US President Joe Biden signed an executive order on Wednesday to review national semiconductor supply chains and key technologies, US media reported.
It also requires a further one-year assessment of "a broader set of US supply chains" involving healthcare, defence, energy, transport, agriculture, and information technology.
"We need help to stop — we need to stop playing catch up after the supply-chain crisis hit. We need to prevent the supply chain crisis from hitting in the first place. And in some cases, building resilience will mean increasing our production of certain types of elements here at home. In others, it’ll mean working more closely with our trusted friends and partners, nations that share our values, so that our supply chains can’t be used against us as leverage," Biden said in his speech.
What Caused Global Chip Shortage?
The ongoing semiconductor shortage involves numerous industries, including automobiles and personal electronics, amid the coronavirus pandemic. Skyrocketing demand for mobile phones, laptops, and other electronic devices, along with the US' ongoing trade war with China and decreased manufacturing capacity in America, have sparked the crisis, MarketWatch reported.
Global auto sales have rebounded, namely in China, leading to increased demand and further shortages in the semiconductor market, while demand for advanced chips in smart vehicles has also fuelled the dearth, the report added.
Falan Yinug, industry statistics and economic policy director at the Semiconductor Industry Association, explained the sharp rise in demand in Q2 2020, following a major slump, sparking the imbalance.
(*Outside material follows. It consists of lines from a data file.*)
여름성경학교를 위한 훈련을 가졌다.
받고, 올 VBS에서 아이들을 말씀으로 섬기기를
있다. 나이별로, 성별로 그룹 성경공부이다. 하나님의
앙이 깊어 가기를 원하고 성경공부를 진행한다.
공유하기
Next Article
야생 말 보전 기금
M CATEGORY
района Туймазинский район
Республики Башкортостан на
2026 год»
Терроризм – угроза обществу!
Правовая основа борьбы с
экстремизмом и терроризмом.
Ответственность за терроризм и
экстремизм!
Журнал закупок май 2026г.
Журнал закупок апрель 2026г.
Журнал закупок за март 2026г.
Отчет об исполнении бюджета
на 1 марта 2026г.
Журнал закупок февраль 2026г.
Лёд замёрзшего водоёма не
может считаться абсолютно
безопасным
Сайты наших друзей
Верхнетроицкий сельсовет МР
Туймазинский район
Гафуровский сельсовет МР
"The shortage is largely the result of substantial swings in demand due to the pandemic and the increased use of semiconductors in advanced vehicles," he said in a statement.
Despite federal incentives in the US chipmaking market, lawmakers require funding for the provisions, he added.
— U.S. Chamber (@USChamber) February 17, 2021
The automotive industry kicked back "much more quickly than most anticipated." Chip sales decreased in March and April 2020 amid plant closures, but rose again in Q3 and Q4, with sales turning positive in Q4.
"SIA strongly supports the provisions enacted in the National Defence Authorisation Act [NDAA 2021] authorising federal incentives for domestic semiconductor manufacturing and investments in semiconductor research, as well as efforts to bolster manufacturing through an investment tax credit. But it is not enough to authorise these provisions. We must ensure they are fully funded," Yinug concluded.
The executive order comes amid the ongoing US trade war on China, which saw former US President Donald Trump restrict dozens of Chinese tech firms from accessing US chipmakers and banned them from doing business with American firms.
Beijing and Huawei, along with other major firms have repeatedly and strongly denied the claims.